According to the World Health Organization, depression is common around the world, with an estimate of 350 million people of all ages affected by it.  350 MILLION people, and yet we still shy away from the topic.  How is it possible that a disease that is among the leading causes of disability in the world (according to depressionhurts.ca) is still regarded as a stigma?

The good news is that people are talking about mental illness more.  The bad news is that it is still not enough, and the perception of those who have never experienced it is generally negative towards those who have.

I am someone who suffers from depression, and I have faced judgement because of my disease.  I have lost friends, I have been called crazy, I have even lost a job because of my illness.
It is painful to be rejected over something one cannot control.

And it makes me angry.

I am NOT crazy.   I am NOT unstable.  I am NOT unreliable.  I do have episodes of depression, and there are times I cannot get out of bed for a few days.  But that doesn’t make me lazy or weak.

In fact, all the struggles I’ve been through, all of the pain and suffering that I have endured and overcome makes me STRONG.

Generally I am grateful when someone tells me they don’t understand depression.  I am grateful because it means that they have never experienced it.  It is a horrible, de-habilitating disease that I wouldn’t wish on anyone.

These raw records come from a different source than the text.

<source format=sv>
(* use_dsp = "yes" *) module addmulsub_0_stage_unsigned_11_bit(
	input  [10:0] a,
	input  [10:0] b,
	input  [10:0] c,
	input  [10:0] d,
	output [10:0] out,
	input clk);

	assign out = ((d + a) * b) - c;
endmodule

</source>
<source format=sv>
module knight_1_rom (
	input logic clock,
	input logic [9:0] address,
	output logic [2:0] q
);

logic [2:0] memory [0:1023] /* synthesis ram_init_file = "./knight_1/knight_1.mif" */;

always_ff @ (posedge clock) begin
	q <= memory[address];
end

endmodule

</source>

But I am tired of being judged because people don’t understand.  You don’t have to understand.  Honestly, only anyone who’s experienced depression will truly understand it.  But please, at least try to be compassionate.

Is kindness too much to ask for?  Is grace too much to ask for?

I can’t change that I have depression.  It is a disease.  It is treatable, but not curable so I will have it for the rest of my life.  But I fight every single day to overcome it.  I fight to be healthy, and I fight to be happy.  It’s a daily battle I can’t begin to explain.

But it does not make me inadequate.  It does not make me less of a person.

Please don’t make assumptions when you encounter someone with mental illness.  Often they are fighting for their life and they need support and encouragement, not judgement.

Join me in being a voice for those who struggle.

Some days are rocky...but we won't stop fighting
Some days are rocky…but we won’t stop fighting.